Carla idealizou o Coletivo Escreviventes, que hoje conta com 600 participantes espalhadas pelo Brasil, e também se dedica à leitura de autoras contemporâneas e à mediação de clubes de leitura com foco em obras produzidas por mulheres, como o Leia Mulheres Vitória e o Clube Casa das Poetas. Compre o livro “Todo Mundo Tem Mãe, Catarina”, de Carla Guerson, neste link.

Se você pudesse resumir os temas centrais do livro, quais seriam?
Carla Guerson - Sexo, religião, ancestralidade, prostituição, adolescência. O romance parte da premissa de que a personagem principal não sabe nada de sua mãe e de seu pai, e esta necessidade de saber mais sobre seu passado vai levar Catarina, a personagem principal, a fazer muitas descobertas sobre quem ela mesmo é ou quer ser. Ela transita em meio a diversas possibilidades, tentando traçar um caminho próprio e o leitor acompanha essa trajetória lembrando de sua própria caminhada e de como essa fase é importante na definição de quem somos ou seremos.

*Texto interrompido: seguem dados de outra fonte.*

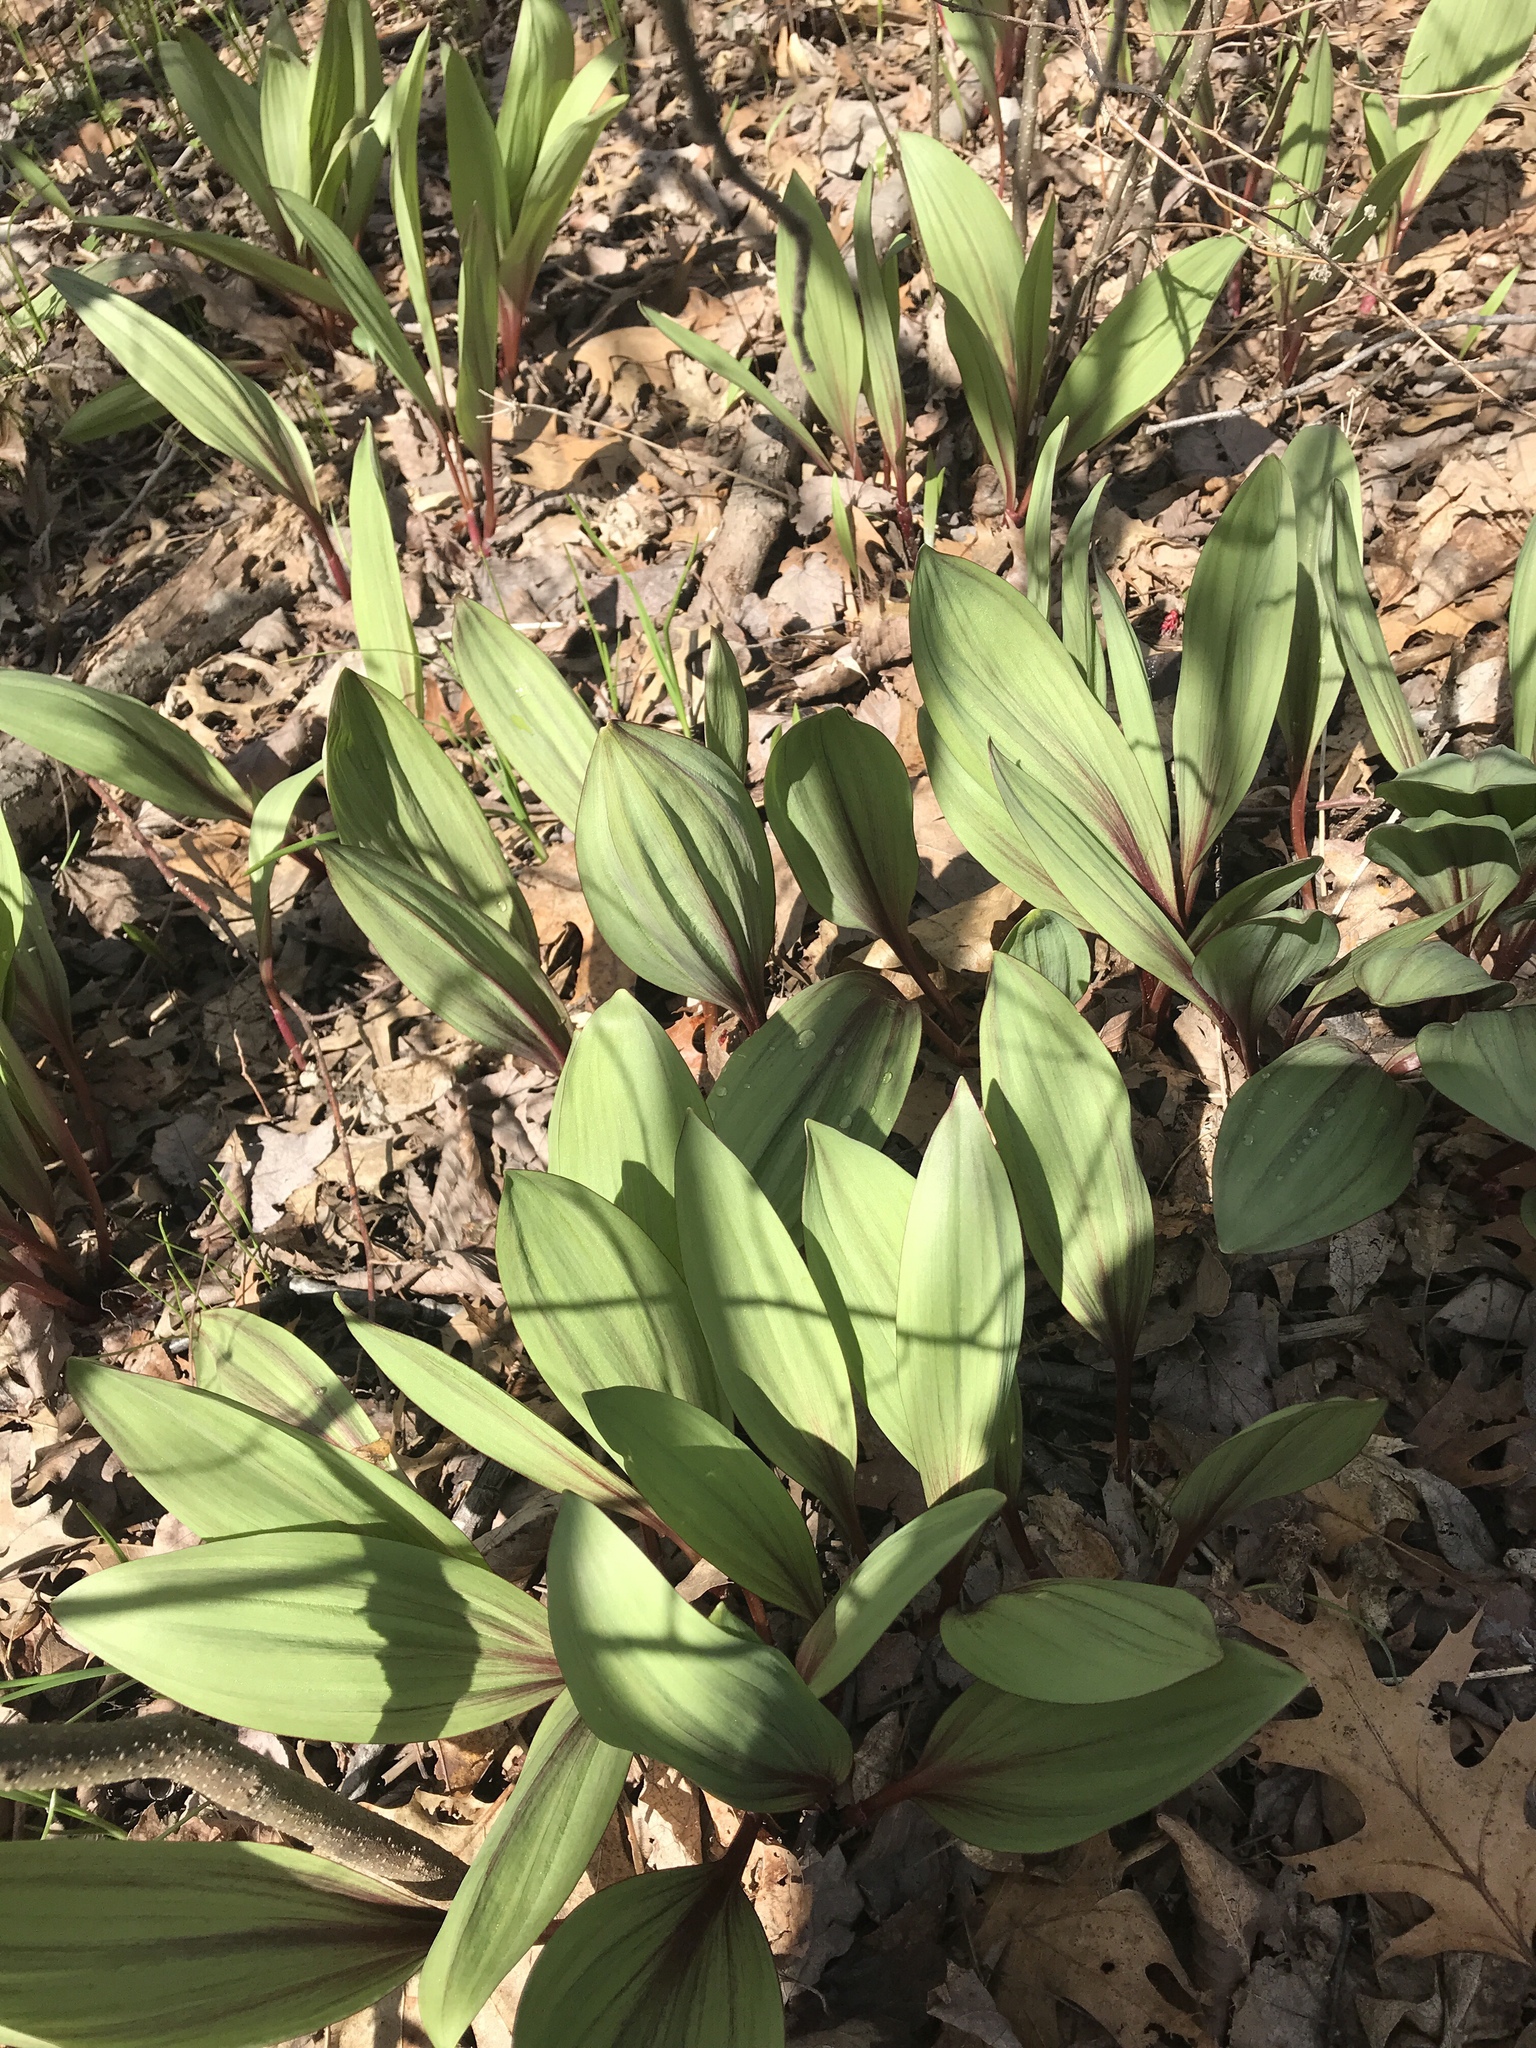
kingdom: Plantae
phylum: Tracheophyta
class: Liliopsida
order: Asparagales
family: Amaryllidaceae
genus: Allium
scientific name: Allium tricoccum
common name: Ramp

Por que você escolheu esses temas?
Carla Guerson Eu tenho um interesse grande pela infância e pela adolescência, acho que são fases definidoras, intensas. Investigar esses processos me instiga e eu tinha vontade de escrever uma personagem nesta faixa etária dos 14 para os 15 anos, que foi uma fase bem importante no meu desenvolvimento. Eu também tinha vontade de ambientar uma história no meu estado, especialmente no interior, acho que é um ambiente ainda pouco retratado na literatura. Escolhido o personagem e o local, a história foi se desenvolvendo. Os temas retratados surgiram naturalmente, a partir do exercício de pensar minha adolescência e também de observar e consumir outras referências que se relacionem a esta etapa da vida, especialmente na vida das meninas, já que minha personagem é uma menina.

Como foi o processo de escrita?
Carla Guerson A primeira faísca do livro veio em 2021, quando eu ainda estava finalizando a escrita do meu primeiro livro, “O Som do Tapa”. Em uma das oficinas que fiz com a Aline Bei, ela trouxe uma provocação com a palavra “abandono”. A provocação me levou pra infância, me fez ter contato com as primeiras sensações de abandono ou de solidão que experimentei e a partir daí surgiu essa personagem que era, antes de tudo, uma sensação. Eu sentia a falta que enlaça a vida de Catarina, mesmo sem saber nomeá-la. Escrevi uma espécie de conto com esta história, onde aparecia a questão da menina guardada na "Bíblia" da avó, essa era a primeira imagem: uma menina que não tem mãe, que foi criada pela avó e que, quando pergunta pra esta avó sobre sua mãe é apresentada a uma fotografia antiga, de uma menina “que não tinha cara de ser mãe de ninguém”. Esta personagem, que ganhou o nome de Catarina, ficou me habitando, e percebi que havia mais a ser dito, que a história não se resumiria a um conto. Assim, deixei o conto de lado e guardei o projeto para desenvolvimento futuro. Em 2022 voltei a pensar sobre ela e passei cerca de 1 ano escrevendo a versão inicial. Em 2023 eu já tinha uma primeira versão e foi o ano que passei lapidando, trocando, mudando, voltando atrás, mudando tudo novamente… E também, enquanto isso, pensando e buscando ativamente uma editora que topasse o projeto como eu tinha imaginado. 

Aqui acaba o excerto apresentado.